A day after their offensive eruption Monday, the Phillies were held to just five hits and all were singles. They had just one hit through the first five innings against Milwaukee lefty Eric Lauer.

Manager Joe Girardi stacked his lineup with right-handed bats – he even batted J.T. Realmuto leadoff – against Lauer. Lauer was unfazed. He pitched seven shutout innings. The Phillies are 20-25 against left-handed starters this season. They sure miss Rhys Hoskins’ right-handed presence.

“This is what we have,” Girardi said after the game. “We have to find a way to get it done with the guys we have. We can’t say, ‘If we had this guy,’ or, ‘If we had that guy.’ We don’t. We’ve got to find a way to get it done.”

Lauer scattered four singles, walked one and struck out five over his seven innings of work. He entered the game with a 3.26 ERA in 15 starts this season. Lauer came out of Kent State University and was a first-round pick (25th overall) of the Padres in 2016, the same draft in which the Phillies selected Mickey Moniak first overall.

Nola had a mixed-bag start for the Phillies. He pitched five walk-free innings and allowed just six hits. But five of those hits came in the third inning as the Brewers rallied for three runs. Nola just could not put the Brewers away in that inning. All five of the hits that he gave up in the frame came with two strikes. Three of the hits came on curveballs, one on a sinker and one on a changeup.

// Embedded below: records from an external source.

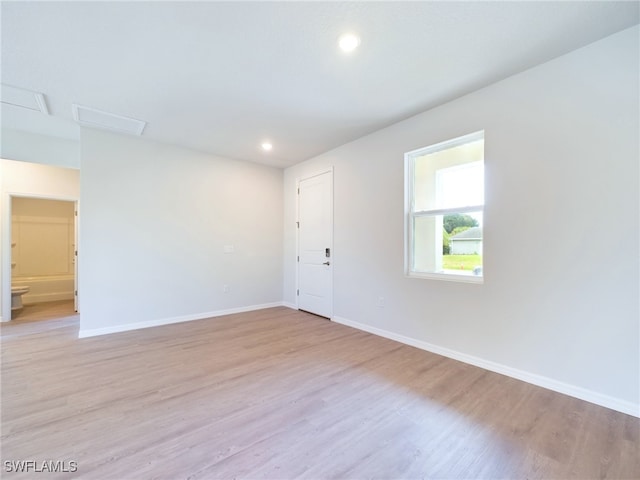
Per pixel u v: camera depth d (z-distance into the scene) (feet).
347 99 9.09
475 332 8.62
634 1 5.36
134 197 12.26
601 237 6.49
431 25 5.97
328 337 11.21
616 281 6.30
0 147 11.34
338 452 5.01
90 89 8.46
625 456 4.90
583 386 6.68
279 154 14.56
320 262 14.52
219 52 6.85
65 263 20.71
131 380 7.65
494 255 8.21
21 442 5.22
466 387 7.27
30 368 8.35
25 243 19.38
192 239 13.82
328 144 13.12
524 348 7.63
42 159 12.08
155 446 5.14
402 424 5.79
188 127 11.23
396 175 10.88
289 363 8.77
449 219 9.67
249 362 8.84
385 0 5.34
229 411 6.23
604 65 6.44
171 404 6.49
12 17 5.68
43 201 19.98
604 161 6.46
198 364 8.68
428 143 9.82
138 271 12.37
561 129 7.04
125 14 5.66
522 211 7.67
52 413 6.13
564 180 6.99
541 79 7.35
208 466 4.68
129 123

“I thought I made some OK pitches that inning, they just found holes,” Nola said. “That’s baseball. All season, for the most part, it’s been one inning (that’s hurt).”

The defense, a season-long weakness for this team, did not help Nola in the third inning. Shortstop Freddy Galvis did not make a play on what ended up as an infield hit by Lauer.

“He’s left some balls up with two strikes that have hurt him, but I thought he threw the ball all right tonight,” Girardi said of Nola. “We didn’t make a play in that inning and it leads to three runs. If we do, it’s two outs and nobody on and maybe it’s a totally different inning and he goes through six or seven tonight.” 

Nola’s September struggles are well documented. Since 2019, he has an ERA of 5.38 in 13 September starts. The Phillies have won just three of those games. Nola has pitched nine innings and allowed nine runs in two starts this September.

Nola’s season ERA is up to 4.57. The Phils are just 13-15 in his 28 starts. They will have a difficult time catching the Braves if Nola doesn’t turn it around quickly. His next start is scheduled for Sunday against Colorado at home.

Milwaukee led 3-0 entering the sixth inning and built the lead to 6-0 when Rosso allowed three runs – all after a wild pitch on a two-out strikeout extended the inning. Rosso allowed two singles and two walks after that.

Kyle Gibson gets the ball in Wednesday night’s series finale. Freddy Peralta will start for Milwaukee.